# Exercise:
Give back every entry precisely as written, without any of the images.

Items listed in a dataset:
•••
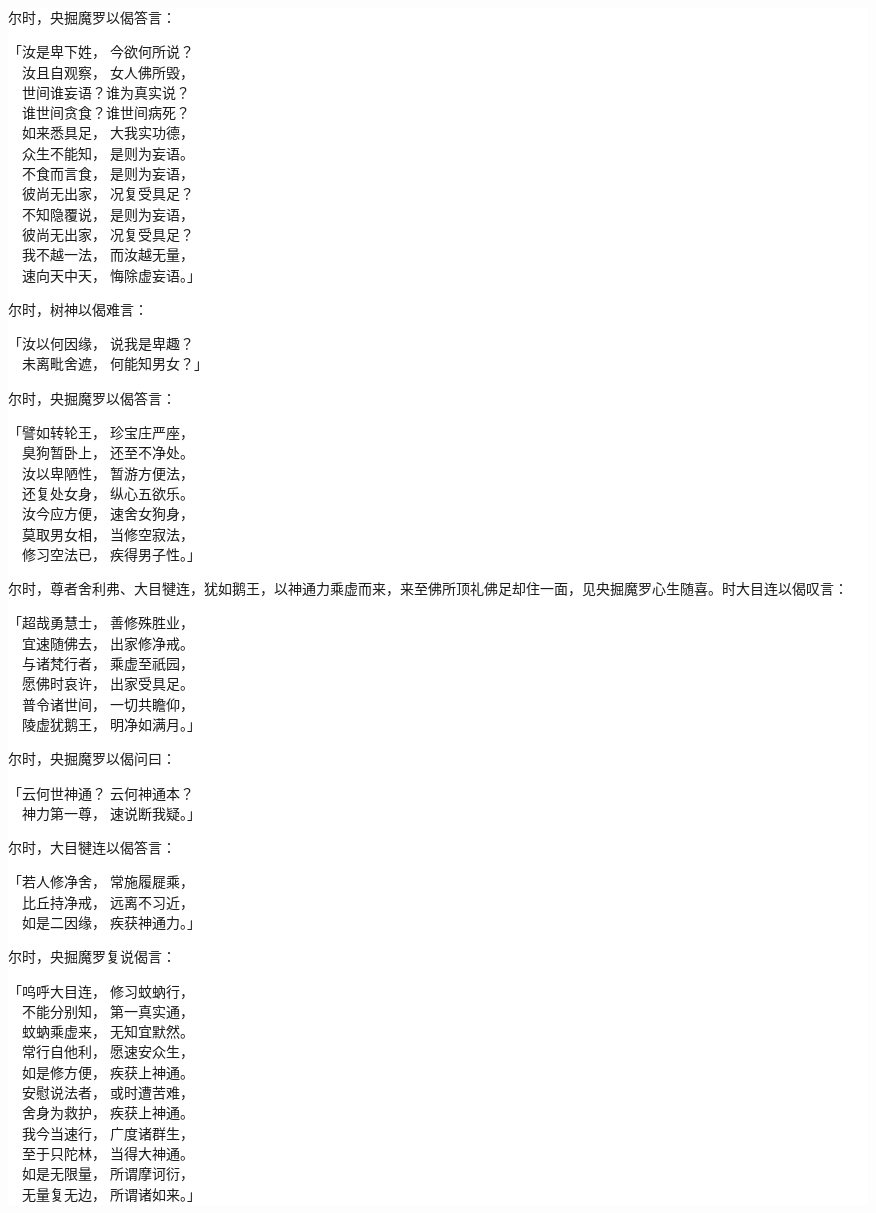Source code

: 尔时，央掘魔罗以偈答言：

「汝是卑下姓， 今欲何所说？\
　汝且自观察， 女人佛所毁，\
　世间谁妄语？谁为真实说？\
　谁世间贪食？谁世间病死？\
　如来悉具足， 大我实功德，\
　众生不能知， 是则为妄语。\
　不食而言食， 是则为妄语，\
　彼尚无出家， 况复受具足？\
　不知隐覆说， 是则为妄语，\
　彼尚无出家， 况复受具足？\
　我不越一法， 而汝越无量，\
　速向天中天， 悔除虚妄语。」

尔时，树神以偈难言：

「汝以何因缘， 说我是卑趣？\
　未离毗舍遮， 何能知男女？」

尔时，央掘魔罗以偈答言：

「譬如转轮王， 珍宝庄严座，\
　臭狗暂卧上， 还至不净处。\
　汝以卑陋性， 暂游方便法，\
　还复处女身， 纵心五欲乐。\
　汝今应方便， 速舍女狗身，\
　莫取男女相， 当修空寂法，\
　修习空法已， 疾得男子性。」

尔时，尊者舍利弗、大目犍连，犹如鹅王，以神通力乘虚而来，来至佛所顶礼佛足却住一面，见央掘魔罗心生随喜。时大目连以偈叹言：

「超哉勇慧士， 善修殊胜业，\
　宜速随佛去， 出家修净戒。\
　与诸梵行者， 乘虚至祇园，\
　愿佛时哀许， 出家受具足。\
　普令诸世间， 一切共瞻仰，\
　陵虚犹鹅王， 明净如满月。」

尔时，央掘魔罗以偈问曰：

「云何世神通？ 云何神通本？\
　神力第一尊， 速说断我疑。」

尔时，大目犍连以偈答言：

「若人修净舍， 常施履屣乘，\
　比丘持净戒， 远离不习近，\
　如是二因缘， 疾获神通力。」

尔时，央掘魔罗复说偈言：

「呜呼大目连， 修习蚊蚋行，\
　不能分别知， 第一真实通，\
　蚊蚋乘虚来， 无知宜默然。\
　常行自他利， 愿速安众生，\
　如是修方便， 疾获上神通。\
　安慰说法者， 或时遭苦难，\
　舍身为救护， 疾获上神通。\
　我今当速行， 广度诸群生，\
　至于只陀林， 当得大神通。\
　如是无限量， 所谓摩诃衍，\
　无量复无边， 所谓诸如来。」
•••
# Answer for this exercise:
Source code

: 尔时，央掘魔罗以偈答言：

「汝是卑下姓， 今欲何所说？\
　汝且自观察， 女人佛所毁，\
　世间谁妄语？谁为真实说？\
　谁世间贪食？谁世间病死？\
　如来悉具足， 大我实功德，\
　众生不能知， 是则为妄语。\
　不食而言食， 是则为妄语，\
　彼尚无出家， 况复受具足？\
　不知隐覆说， 是则为妄语，\
　彼尚无出家， 况复受具足？\
　我不越一法， 而汝越无量，\
　速向天中天， 悔除虚妄语。」

尔时，树神以偈难言：

「汝以何因缘， 说我是卑趣？\
　未离毗舍遮， 何能知男女？」

尔时，央掘魔罗以偈答言：

「譬如转轮王， 珍宝庄严座，\
　臭狗暂卧上， 还至不净处。\
　汝以卑陋性， 暂游方便法，\
　还复处女身， 纵心五欲乐。\
　汝今应方便， 速舍女狗身，\
　莫取男女相， 当修空寂法，\
　修习空法已， 疾得男子性。」

尔时，尊者舍利弗、大目犍连，犹如鹅王，以神通力乘虚而来，来至佛所顶礼佛足却住一面，见央掘魔罗心生随喜。时大目连以偈叹言：

「超哉勇慧士， 善修殊胜业，\
　宜速随佛去， 出家修净戒。\
　与诸梵行者， 乘虚至祇园，\
　愿佛时哀许， 出家受具足。\
　普令诸世间， 一切共瞻仰，\
　陵虚犹鹅王， 明净如满月。」

尔时，央掘魔罗以偈问曰：

「云何世神通？ 云何神通本？\
　神力第一尊， 速说断我疑。」

尔时，大目犍连以偈答言：

「若人修净舍， 常施履屣乘，\
　比丘持净戒， 远离不习近，\
　如是二因缘， 疾获神通力。」

尔时，央掘魔罗复说偈言：

「呜呼大目连， 修习蚊蚋行，\
　不能分别知， 第一真实通，\
　蚊蚋乘虚来， 无知宜默然。\
　常行自他利， 愿速安众生，\
　如是修方便， 疾获上神通。\
　安慰说法者， 或时遭苦难，\
　舍身为救护， 疾获上神通。\
　我今当速行， 广度诸群生，\
　至于只陀林， 当得大神通。\
　如是无限量， 所谓摩诃衍，\
　无量复无边， 所谓诸如来。」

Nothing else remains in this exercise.